The European Union is making it even more difficult for criminals to avoid the various anti-money laundering regulations using cryptocurrencies.
The European Council has adopted an update to the rules on information accompanying transfers of funds that extends the regulation’s scope of application to include crypto-asset transfers.
This ensures financial transparency of crypto-asset transfers and provides the Union with a robust framework that complies with the highest international standards on crypto-asset exchanges, so that crypto-assets are not used for criminal purposes.
Sweden’s Minister of Finance, Elisabeth Svantesson, considers the Council’s adoption of this regulation as an important step forwards in the fight against money laundering. This is bad news for those who misuse crypto-assets for their illegal activities, to avoid EU sanctions, or to finance terrorism or war.
With the adoption of these rules, crypto-asset service providers are required to collect certain information on the sender and beneficiary of asset transfers made through their services, regardless of the amount of the transaction, and to provide access to this information. This ensures the traceability of crypto-asset transfers, so they can be better detected and blocked in the case of possible suspicious transactions.
In parallel, the EU establishes a regulatory framework for crypto-assets, their issuers and their service providers. Accordingly, crypto-asset markets (MiCA) will, for the first time, have an EU-wide framework just for this sector.
The MiCA Regulation should protect investors by improving transparency and establishing a comprehensive framework for issuers and service providers, and will also ensure compliance with anti-money laundering regulations. The new regulations include issuers of consumer tokens, asset referenced tokens and the so-called stable cryptocurrencies, as well as service providers, such as trading venues and wallets where crypto-assets are stored. This regulatory framework aims to protect investors and ensure financial stability, while facilitating innovation and fostering the attractiveness of the crypto-asset sector.

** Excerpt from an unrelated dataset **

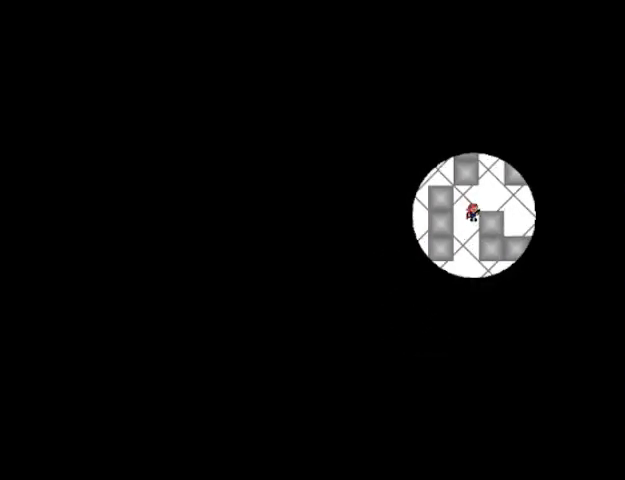
{"keys": ["right", "shift"], "events": [[320, "shift", "down"]]}
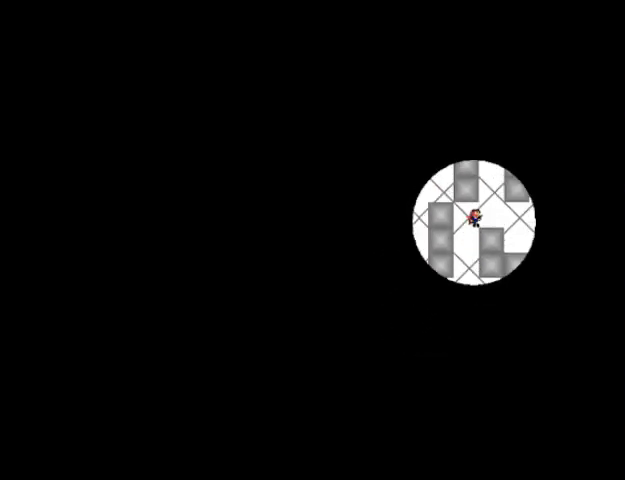
{"keys": ["right", "shift"], "events": [[240, "right", "up"], [240, "shift", "up"], [400, "shift", "down"], [520, "right", "down"]]}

Furthermore, in view of the global nature of crypto-asset markets, the regulatory framework introduces a harmonised regulatory framework in the European Union, which is an improvement over the current situation, where national legislation exists only in some member states.
The European Council adopted its negotiating mandate on the Regulation on crypto-asset markets on 24 November 2021, while the proposals on strengthening anti-money laundering and terrorist financing rules were adopted on 20 July 2021. The latter also includes the proposed creation of a new EU authority to combat money laundering.